How does this test SSDs? Just curious and if you use this self-made tool, would it be proper to include it? I would like to know exactly what it does when it tests SSDs.
I agree with @dan here, we should be looking for Infant Mortality in my opinion.
Again, I stress the importance of a different set/combination of tests for HDDs vs. SSDs.
But I like the Crawl aspect. I’m certain that @Captain_Morgan can find several volunteers here in the forums to test the heck out of whatever is proposed, before it is implemented into TrueNAS. Just provide us some Linux stuff and let a few of us have fun. It might be a good idea to generate a specific list of testing criteria, for example:
- Obtain a baseline, run
smartctl -x /dev/sdX > baseline_serialnumber.txt - Run test #1 and record the results.
- Run test #2 and record the results.
Of course, a fully automated script would likely be best to keep everything identical.
You have us, use us.
Agreed.

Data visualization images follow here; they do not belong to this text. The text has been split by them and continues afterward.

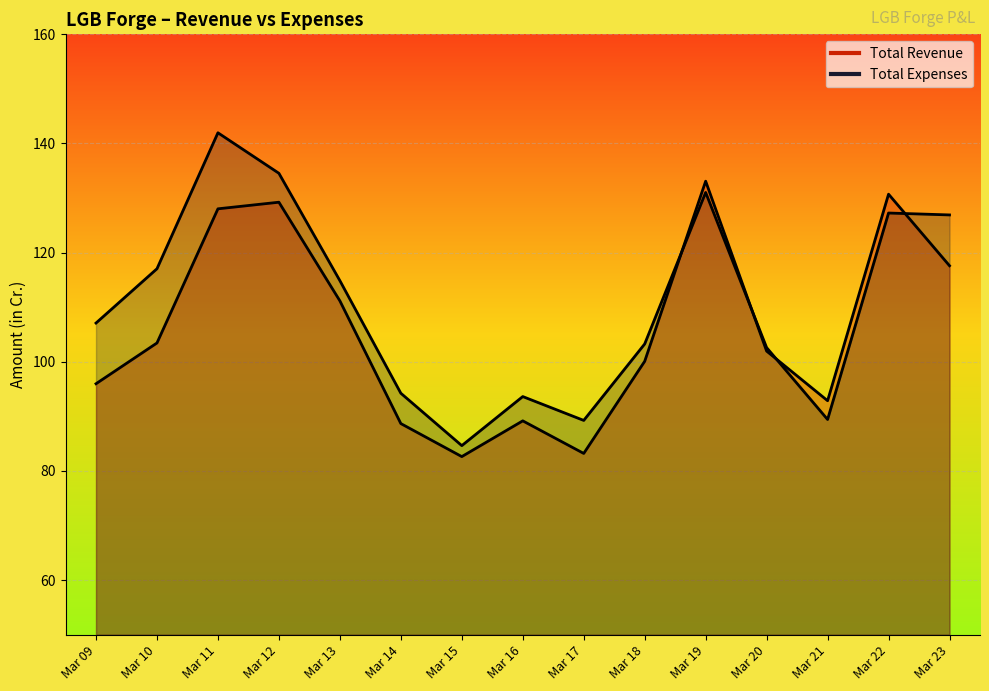

How many data points does each series have?

15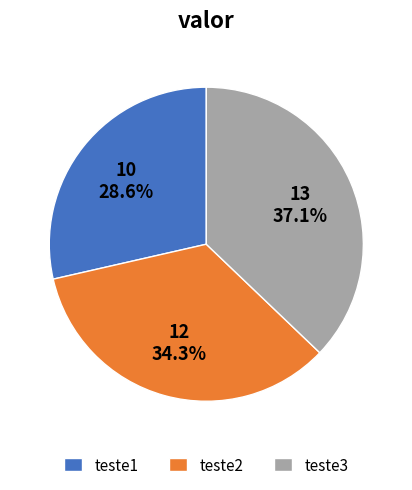

To the nearest percent, what is the difference between the teste2 and teste3 slice percentages?

3%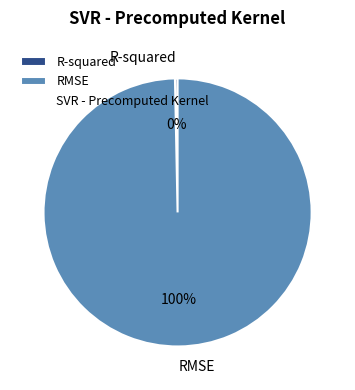

Which category accounts for the majority?

RMSE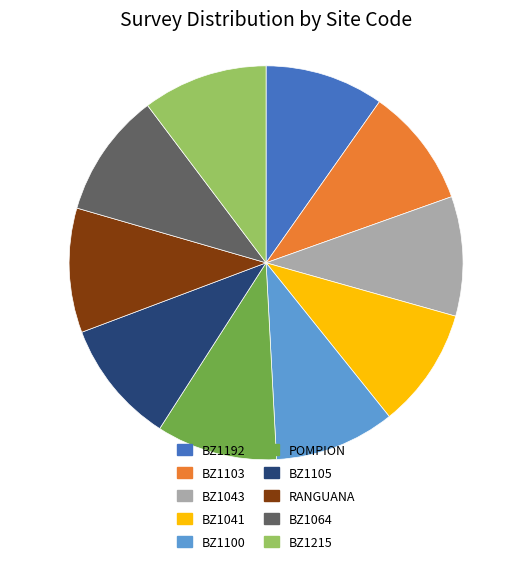

Is there any slice that represents more than half of the pie?

No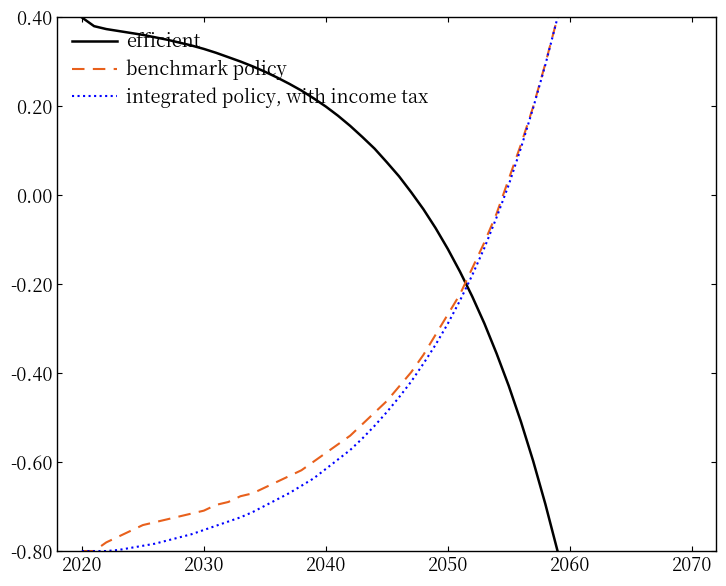

How many lines are shown in the chart?

3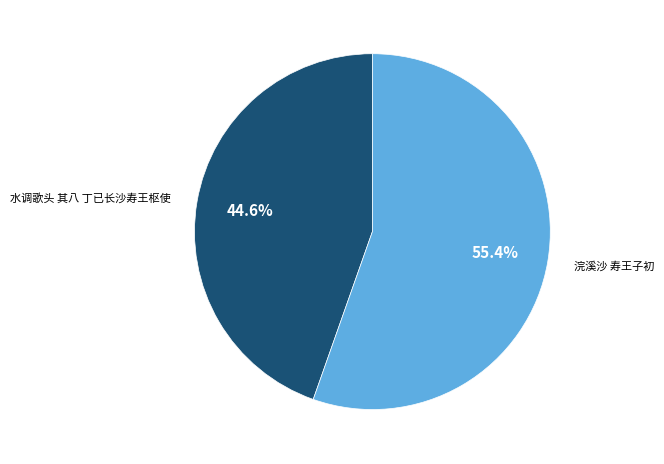

True or false: 浣溪沙 寿王子初 accounts for 55% of the total.

True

Now, a single tool that would do both, choosing whichever is more appropriate for the devices in question, would be great.
It can catch read/write errors, and places a lot of stress on the drive, this is why we use it. It may pass fine and then you find out 600 hours later, you have an Infant Mortality issue. This is one of the best ways to try to weed out these problems but nothing is 100%. If it were, the largest rocket would have had no small issues, and you know there is quality control there. you do your best, that is all you can realistically ask for.
@Fleshmauler is exactly correct. The four test patterns are very specific as to test the magnetic properties of every bit. It is not about just writing and reading a word, it validates every bit of data.